Les circonstances de l’exécution d’une œuvre, le trac soudain, la surprise face à l’acoustique d’une salle, sa température, ou la qualité d’un piano et un bruit extérieur gênant (une cloche d’église ou un portable qui sonne, par exemple !) peuvent provoquer ce décalage funeste. Les musiciens doivent s’y préparer et adopter, avant l’entrée en scène, une attitude détendue et concentrée, des techniques efficaces existent, seule capable de générer la concordance du ressenti et du réalisé. Certains prennent beaucoup de temps avant de commencer. Ils sentent en eux le tempo, la couleur, la direction des phrases et, quand ils commencent, sont déjà dedans. On a souvent l’impression que tout peut arriver sans qu’ils dévient de leur trajectoire. L’oreille contrôlant à tous les instants la réalisation.

Photo 8-08-19 10 35 22

Ma plus grande émotion du voyage, la tombe, à l’église Saint-Thomas de Leipzig,  de J.S. Bach avec qui je vis tous les jours en musique depuis près de 40 ans… J’aime dire qu’un jour sans Bach est un jour perdu…!

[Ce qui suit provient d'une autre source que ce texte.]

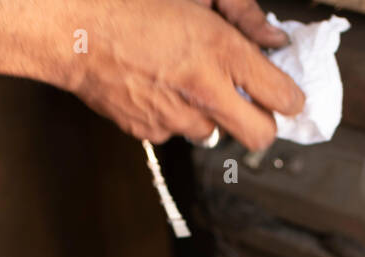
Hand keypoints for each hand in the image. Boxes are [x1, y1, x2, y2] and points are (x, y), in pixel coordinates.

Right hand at [59, 0, 303, 148]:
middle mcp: (204, 90)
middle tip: (254, 103)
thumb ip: (242, 15)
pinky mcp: (150, 132)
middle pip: (261, 136)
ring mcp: (176, 117)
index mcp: (221, 51)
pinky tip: (160, 88)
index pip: (282, 97)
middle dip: (263, 122)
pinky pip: (176, 133)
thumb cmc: (127, 3)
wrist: (72, 28)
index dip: (291, 98)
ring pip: (216, 134)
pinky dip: (175, 116)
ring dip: (212, 114)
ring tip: (190, 83)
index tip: (289, 95)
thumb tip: (271, 37)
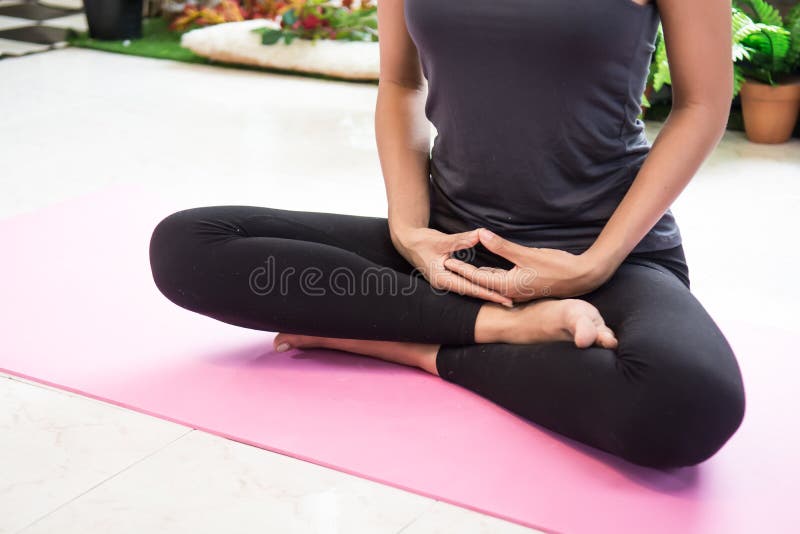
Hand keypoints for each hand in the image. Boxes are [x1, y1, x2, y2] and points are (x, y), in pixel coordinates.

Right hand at [392, 227, 513, 306]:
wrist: (408, 241)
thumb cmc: (422, 240)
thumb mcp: (441, 240)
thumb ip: (461, 240)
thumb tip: (480, 234)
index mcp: (442, 279)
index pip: (469, 288)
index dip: (487, 293)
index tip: (503, 298)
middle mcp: (444, 284)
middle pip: (471, 293)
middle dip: (490, 298)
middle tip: (510, 303)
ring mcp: (445, 282)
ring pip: (469, 290)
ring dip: (485, 294)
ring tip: (504, 299)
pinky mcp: (447, 278)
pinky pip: (465, 285)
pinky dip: (478, 287)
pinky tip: (489, 288)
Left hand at [443, 228, 613, 302]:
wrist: (582, 277)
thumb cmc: (557, 266)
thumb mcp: (527, 254)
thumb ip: (502, 246)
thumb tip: (481, 234)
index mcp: (509, 286)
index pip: (478, 278)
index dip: (461, 269)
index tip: (445, 261)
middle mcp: (511, 293)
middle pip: (481, 283)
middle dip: (464, 274)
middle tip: (445, 265)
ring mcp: (518, 292)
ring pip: (491, 284)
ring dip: (475, 277)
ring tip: (460, 268)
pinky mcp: (524, 288)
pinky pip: (501, 283)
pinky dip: (489, 277)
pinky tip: (484, 273)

Mais pour les mélomanes aussi, l’image sonore n’est pas qu’une anecdote d’interprètes ou de musicien professionnel. Elle a, elle aussi, une importance cruciale dans l’écoute que nous adoptons. Si nous ne devons pas réaliser le son physiquement parlant, nous devrions avoir assimilé les diverses sonorités des instruments et de leurs combinaisons. Développer l’image intérieure des sons permet une écoute plus qualitative. On n’écoute pas le son l’orchestre de Bruckner comme celui de Mahler ! Il ne s’agit aucunement d’une érudition musicale artificielle. Il me semble au contraire que se forger une image des tempis, des timbres, des vitesses, des phrases, du sens de l’œuvre,… permet de mieux ressentir la musique qui se déroule sous nos oreilles. Nous devrions tous avoir une image intérieure de l’œuvre que nous allons entendre (ce n’est pas toujours possible, et cela permet d’ailleurs des découvertes qu’on approfondira après ou non). En tous cas, il ne s’agit jamais de perdre la spontanéité de l’écoute, mais d’en approfondir la portée. On gagnerait alors en sensation, en émotion et en compréhension. Le discours de la musique est souvent plus ardu qu’on ne le pense ! Le monde d’aujourd’hui, avec sa consommation rapide, immédiate avec sa superficialité conséquente n’autorise plus l’assimilation lente et à long terme ! Elle est pourtant essentielle pour comprendre cet art qui me passionne. C’est pourquoi quelques semaines par an et durant les autres mois, quelques heures de temps en temps, je m’isole dans ce monde où la lenteur permet la décantation et de prendre le temps, c’est assurément en gagner ! C’est encore l’un des aspects de l’écoute active que je tente de développer lors de mes cours et conférences.